Text extractions by page.
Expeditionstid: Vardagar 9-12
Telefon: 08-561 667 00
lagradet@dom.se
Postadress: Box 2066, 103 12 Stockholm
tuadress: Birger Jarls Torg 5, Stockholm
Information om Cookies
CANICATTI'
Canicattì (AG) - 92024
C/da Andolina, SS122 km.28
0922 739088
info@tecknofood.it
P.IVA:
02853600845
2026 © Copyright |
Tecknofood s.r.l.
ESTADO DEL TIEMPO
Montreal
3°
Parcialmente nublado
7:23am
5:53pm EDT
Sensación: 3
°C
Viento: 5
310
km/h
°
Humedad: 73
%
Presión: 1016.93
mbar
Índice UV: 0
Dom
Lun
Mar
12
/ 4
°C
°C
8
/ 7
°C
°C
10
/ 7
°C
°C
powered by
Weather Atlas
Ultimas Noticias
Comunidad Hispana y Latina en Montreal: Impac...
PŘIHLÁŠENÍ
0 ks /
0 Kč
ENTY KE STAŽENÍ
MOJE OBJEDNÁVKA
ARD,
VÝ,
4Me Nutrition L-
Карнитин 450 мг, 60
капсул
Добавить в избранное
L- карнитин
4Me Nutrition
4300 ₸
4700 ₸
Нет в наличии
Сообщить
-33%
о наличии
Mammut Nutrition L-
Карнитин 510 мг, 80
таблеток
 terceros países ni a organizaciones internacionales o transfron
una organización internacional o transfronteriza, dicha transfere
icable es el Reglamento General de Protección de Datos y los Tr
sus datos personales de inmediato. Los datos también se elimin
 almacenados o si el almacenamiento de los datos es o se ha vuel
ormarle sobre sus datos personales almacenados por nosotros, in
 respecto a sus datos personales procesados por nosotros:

Task goal. Reproduce word for word every line from the start of the entries up to and including the line that contains "0922 739088".

Exercise answer.
Expeditionstid: Vardagar 9-12
Telefon: 08-561 667 00
lagradet@dom.se
Postadress: Box 2066, 103 12 Stockholm
tuadress: Birger Jarls Torg 5, Stockholm
Information om Cookies
CANICATTI'
Canicattì (AG) - 92024
C/da Andolina, SS122 km.28
0922 739088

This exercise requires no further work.